Mayo Clinic, Rochester, USA
Judy C. Boughey, M.D., is a Chair of the Division of Breast and Melanoma Surgical Oncology, in the Department of Surgery at Mayo Clinic in Rochester, Minnesota. Dr Boughey serves as enterprise co-deputy director for Cancer Practice in Mayo Clinic Comprehensive Cancer Center as well as chair of the Mayo Clinic Enterprise Wide Breast Cancer Disease Group. She holds the academic rank of Professor of Surgery. Dr Boughey is recognized with the distinction of the W.H. Odell Professorship in Individualized Medicine.
Dr Boughey earned her B.A. and M.A. in physiology and her M.B. B.Chir. at the University of Cambridge. She trained in general surgery residency at the University of South Carolina and completed a fellowship in breast surgical oncology at University of Texas M.D. Anderson Cancer Center.

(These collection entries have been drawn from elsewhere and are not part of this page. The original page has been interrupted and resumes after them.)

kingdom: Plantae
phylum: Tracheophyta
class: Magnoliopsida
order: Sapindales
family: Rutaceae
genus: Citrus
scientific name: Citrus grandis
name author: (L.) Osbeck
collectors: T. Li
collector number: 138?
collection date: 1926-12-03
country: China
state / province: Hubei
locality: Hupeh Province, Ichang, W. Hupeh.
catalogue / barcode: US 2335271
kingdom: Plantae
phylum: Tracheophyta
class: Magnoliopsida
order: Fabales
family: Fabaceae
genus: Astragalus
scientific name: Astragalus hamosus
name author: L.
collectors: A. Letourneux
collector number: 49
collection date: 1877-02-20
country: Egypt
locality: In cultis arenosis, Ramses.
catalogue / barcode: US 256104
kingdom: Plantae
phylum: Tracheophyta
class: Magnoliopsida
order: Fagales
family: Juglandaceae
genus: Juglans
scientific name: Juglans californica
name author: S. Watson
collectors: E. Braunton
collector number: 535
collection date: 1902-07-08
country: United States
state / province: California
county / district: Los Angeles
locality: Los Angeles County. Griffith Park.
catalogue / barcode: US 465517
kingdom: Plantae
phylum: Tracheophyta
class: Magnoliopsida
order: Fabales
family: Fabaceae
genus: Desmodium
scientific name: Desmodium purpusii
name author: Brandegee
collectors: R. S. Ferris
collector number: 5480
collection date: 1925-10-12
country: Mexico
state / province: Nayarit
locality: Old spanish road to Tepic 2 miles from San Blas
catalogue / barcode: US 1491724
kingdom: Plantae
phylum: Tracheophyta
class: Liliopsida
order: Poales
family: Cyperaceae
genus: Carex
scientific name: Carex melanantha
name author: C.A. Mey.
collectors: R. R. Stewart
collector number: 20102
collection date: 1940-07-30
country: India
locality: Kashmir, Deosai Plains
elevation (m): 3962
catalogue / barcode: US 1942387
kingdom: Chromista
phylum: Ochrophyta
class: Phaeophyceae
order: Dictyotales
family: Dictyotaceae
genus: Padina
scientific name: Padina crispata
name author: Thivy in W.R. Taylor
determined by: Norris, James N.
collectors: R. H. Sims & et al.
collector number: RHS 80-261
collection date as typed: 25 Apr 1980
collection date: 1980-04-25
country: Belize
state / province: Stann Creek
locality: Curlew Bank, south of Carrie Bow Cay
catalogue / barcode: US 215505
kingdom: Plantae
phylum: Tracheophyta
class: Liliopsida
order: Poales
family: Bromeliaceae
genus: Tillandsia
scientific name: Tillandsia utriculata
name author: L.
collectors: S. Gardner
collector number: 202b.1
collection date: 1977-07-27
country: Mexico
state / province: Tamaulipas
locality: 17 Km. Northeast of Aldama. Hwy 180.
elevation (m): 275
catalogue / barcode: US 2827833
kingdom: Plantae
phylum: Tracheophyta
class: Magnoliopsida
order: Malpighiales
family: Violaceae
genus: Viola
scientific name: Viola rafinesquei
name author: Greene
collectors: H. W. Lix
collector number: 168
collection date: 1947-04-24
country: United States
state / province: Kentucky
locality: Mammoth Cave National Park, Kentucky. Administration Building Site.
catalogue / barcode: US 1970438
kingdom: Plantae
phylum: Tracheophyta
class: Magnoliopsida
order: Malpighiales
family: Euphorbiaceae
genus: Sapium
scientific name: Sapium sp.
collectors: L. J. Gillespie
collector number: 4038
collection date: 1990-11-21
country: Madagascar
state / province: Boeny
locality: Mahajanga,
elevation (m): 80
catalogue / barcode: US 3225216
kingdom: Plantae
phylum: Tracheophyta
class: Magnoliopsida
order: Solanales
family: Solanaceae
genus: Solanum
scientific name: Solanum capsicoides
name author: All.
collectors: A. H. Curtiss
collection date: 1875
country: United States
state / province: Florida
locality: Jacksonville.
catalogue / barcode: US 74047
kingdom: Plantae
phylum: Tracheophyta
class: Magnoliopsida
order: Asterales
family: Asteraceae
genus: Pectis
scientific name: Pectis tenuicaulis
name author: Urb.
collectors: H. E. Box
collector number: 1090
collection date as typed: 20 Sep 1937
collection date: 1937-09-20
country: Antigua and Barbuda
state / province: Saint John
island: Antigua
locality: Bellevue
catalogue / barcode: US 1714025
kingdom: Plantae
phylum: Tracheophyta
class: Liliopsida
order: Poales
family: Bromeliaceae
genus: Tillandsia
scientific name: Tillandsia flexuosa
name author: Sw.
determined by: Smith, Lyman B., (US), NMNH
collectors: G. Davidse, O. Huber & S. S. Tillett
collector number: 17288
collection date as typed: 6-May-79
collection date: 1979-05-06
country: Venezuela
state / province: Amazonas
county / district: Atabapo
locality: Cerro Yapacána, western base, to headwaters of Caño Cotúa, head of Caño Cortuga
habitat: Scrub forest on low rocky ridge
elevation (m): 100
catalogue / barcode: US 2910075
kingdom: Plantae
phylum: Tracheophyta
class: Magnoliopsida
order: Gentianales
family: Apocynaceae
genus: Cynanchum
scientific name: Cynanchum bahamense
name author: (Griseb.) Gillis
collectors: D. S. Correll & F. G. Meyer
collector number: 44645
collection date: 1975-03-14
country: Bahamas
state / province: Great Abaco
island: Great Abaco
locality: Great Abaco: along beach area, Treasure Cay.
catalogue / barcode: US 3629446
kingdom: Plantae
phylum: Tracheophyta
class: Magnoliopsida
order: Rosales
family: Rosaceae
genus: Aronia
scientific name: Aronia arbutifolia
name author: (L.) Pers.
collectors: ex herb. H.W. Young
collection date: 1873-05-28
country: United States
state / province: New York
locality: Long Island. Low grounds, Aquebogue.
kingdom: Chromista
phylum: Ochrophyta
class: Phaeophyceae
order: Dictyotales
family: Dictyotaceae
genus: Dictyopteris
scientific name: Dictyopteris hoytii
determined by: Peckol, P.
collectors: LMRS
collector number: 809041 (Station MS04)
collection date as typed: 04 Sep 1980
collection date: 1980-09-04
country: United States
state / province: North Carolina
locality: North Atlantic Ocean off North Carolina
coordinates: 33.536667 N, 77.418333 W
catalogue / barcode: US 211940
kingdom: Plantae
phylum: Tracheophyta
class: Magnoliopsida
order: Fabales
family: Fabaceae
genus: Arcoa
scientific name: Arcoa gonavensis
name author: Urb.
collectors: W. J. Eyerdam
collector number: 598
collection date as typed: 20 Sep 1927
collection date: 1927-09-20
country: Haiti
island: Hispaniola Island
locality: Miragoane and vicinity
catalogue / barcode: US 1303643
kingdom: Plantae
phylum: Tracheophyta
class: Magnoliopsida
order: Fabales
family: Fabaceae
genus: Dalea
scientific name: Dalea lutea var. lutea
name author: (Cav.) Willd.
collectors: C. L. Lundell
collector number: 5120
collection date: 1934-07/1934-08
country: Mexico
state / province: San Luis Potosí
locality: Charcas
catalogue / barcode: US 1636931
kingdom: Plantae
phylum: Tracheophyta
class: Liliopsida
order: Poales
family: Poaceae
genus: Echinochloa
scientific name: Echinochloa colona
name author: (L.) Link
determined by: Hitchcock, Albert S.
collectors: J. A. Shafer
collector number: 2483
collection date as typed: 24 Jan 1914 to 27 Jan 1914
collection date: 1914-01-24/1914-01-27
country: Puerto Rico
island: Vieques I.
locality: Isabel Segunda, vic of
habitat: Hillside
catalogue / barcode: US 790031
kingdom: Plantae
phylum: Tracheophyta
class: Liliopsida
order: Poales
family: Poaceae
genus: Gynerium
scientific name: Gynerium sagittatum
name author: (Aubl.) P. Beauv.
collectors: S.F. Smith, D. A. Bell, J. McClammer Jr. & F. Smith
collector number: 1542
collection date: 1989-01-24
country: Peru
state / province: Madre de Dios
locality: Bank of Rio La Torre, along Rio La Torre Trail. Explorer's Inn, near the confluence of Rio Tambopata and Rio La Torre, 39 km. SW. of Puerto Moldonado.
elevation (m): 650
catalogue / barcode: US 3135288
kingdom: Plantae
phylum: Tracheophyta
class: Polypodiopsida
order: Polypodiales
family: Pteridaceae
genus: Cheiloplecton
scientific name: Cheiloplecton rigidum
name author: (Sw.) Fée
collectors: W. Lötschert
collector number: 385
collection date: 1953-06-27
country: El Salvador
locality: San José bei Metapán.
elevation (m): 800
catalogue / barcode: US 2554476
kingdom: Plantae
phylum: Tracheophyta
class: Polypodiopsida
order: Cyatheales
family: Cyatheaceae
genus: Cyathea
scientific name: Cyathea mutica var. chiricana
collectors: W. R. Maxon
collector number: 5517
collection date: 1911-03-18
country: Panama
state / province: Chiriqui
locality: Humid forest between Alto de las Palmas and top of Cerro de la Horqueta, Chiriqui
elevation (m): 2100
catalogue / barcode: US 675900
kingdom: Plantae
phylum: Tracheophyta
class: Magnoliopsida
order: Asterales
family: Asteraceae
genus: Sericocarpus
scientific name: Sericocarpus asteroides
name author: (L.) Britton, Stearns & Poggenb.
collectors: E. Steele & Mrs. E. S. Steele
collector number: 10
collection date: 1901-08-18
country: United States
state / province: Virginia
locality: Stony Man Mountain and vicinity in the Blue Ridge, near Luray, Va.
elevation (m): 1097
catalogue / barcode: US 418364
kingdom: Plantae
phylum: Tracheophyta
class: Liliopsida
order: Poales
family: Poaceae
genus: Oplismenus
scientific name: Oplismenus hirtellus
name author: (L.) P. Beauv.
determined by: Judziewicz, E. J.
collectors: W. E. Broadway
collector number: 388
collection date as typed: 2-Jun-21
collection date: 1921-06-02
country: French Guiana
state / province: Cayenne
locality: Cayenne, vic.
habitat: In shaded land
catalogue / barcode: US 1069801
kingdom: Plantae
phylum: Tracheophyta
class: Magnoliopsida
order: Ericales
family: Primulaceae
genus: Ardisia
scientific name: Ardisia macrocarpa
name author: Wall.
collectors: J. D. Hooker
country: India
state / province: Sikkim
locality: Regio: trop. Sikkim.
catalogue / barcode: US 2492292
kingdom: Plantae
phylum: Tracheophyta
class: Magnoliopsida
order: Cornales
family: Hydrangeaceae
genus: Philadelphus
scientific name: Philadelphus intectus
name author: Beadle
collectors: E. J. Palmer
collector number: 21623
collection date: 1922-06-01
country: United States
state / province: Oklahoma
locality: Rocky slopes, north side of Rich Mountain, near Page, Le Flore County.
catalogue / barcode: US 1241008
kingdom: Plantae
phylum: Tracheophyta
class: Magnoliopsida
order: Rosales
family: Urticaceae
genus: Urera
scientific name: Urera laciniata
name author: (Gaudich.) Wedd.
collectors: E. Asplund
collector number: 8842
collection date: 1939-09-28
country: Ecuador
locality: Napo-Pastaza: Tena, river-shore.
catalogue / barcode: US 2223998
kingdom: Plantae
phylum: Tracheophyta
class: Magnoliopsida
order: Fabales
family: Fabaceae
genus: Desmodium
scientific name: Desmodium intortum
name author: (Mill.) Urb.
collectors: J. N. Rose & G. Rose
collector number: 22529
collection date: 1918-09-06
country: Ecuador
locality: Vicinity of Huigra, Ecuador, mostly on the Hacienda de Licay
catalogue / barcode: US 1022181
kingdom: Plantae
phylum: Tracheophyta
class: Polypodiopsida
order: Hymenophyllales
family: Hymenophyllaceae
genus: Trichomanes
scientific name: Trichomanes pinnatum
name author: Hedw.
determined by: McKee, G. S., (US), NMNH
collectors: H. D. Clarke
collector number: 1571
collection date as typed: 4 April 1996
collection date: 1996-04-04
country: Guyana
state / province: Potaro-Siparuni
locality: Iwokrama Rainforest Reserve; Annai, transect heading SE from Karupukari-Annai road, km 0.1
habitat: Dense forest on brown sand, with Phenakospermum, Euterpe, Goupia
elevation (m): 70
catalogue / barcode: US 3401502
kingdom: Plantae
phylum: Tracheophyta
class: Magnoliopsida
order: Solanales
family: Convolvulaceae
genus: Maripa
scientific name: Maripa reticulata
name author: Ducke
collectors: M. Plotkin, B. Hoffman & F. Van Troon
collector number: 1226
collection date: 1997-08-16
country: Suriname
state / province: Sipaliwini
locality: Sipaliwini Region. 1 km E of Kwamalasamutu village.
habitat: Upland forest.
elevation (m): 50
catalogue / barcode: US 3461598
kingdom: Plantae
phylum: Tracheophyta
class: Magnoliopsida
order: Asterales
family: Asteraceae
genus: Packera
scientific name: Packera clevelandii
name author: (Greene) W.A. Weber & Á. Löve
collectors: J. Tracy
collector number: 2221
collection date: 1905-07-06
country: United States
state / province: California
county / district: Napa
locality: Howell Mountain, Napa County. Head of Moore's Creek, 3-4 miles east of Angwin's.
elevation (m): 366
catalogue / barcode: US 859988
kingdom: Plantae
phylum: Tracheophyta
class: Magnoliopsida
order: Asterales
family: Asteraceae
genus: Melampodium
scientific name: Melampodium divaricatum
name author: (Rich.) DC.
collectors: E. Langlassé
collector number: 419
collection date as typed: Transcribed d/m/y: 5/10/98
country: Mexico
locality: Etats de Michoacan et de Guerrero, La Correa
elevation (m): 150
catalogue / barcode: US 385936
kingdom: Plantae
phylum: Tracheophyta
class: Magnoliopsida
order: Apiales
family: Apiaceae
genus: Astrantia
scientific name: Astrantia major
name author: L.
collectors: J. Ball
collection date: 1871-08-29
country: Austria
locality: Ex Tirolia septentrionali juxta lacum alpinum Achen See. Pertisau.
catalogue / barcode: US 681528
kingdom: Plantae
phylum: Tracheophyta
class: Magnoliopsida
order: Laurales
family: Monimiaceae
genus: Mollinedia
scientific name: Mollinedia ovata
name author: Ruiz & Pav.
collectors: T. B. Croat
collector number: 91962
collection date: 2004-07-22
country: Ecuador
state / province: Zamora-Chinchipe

Dr Boughey’s work has focused on minimizing the extent of surgery for women treated with neoadjuvant chemotherapy and advancing individualized medicine and drug development in breast cancer. Dr Boughey is principal investigator on three national clinical trials funded by the National Institutes of Health and Alliance for Clinical Trials in Oncology. Dr Boughey has authored over 365 papers as well as numerous book chapters and regularly presents at national meetings. Her work has been published in prominent peer-reviewed journals.
Dr Boughey is program director for the Breast Surgical Oncology Fellowship at Mayo Clinic. Dr Boughey is a fellow of the American College of Surgeons and the American Surgical Association. She is chair of the American College of Surgeons Clinical Research Program; vice chair of the Breast Disease Site Working Group of the Society of Surgical Oncology; a commissioner for the Lancet Breast Commission; and president-elect of the American Society of Breast Surgeons.
Breast and axillary surgery after neoadjuvant chemotherapy – the USA perspective
Neoadjuvant chemotherapy (NAC) is known to decrease the extent of disease in the breast and reduce the likelihood of nodal positivity and thus can increase rates of breast conservation and decrease need for axillary node dissection and its associated morbidities.
Several prospective clinical trials have assessed the false negative rate (FNR) of SLN after NAC for patients with clinically node positive disease at presentation and demonstrated FNRs ranging from 8 to 14%. Multiple ways to decrease the FNR of axillary surgery after NAC have been identified – including use of dual tracer mapping, resection of at least 2 SLNs, placing a marker in the biopsy-proven positive node and ensuring resection of that node at surgery (targetted axillary dissection) and use of IHC to evaluate for residual disease in the SLNs. Surgeons are incorporating SLN after NAC into their clinical practice for patients with a good response to NAC. How this has been implemented and changed practice patterns in the US will be discussed.
Consideration of axillary radiation in place of axillary dissection for patients with residual positive SLNs after NAC is currently being evaluated and slowly being adopted while data is awaited from prospective trials.
Further evolution of surgical management based on response to therapy is being evaluated in terms of exploring the role of omisison of breast surgery for patients with complete imaging response and omission of axillary surgery for patients with excellent response.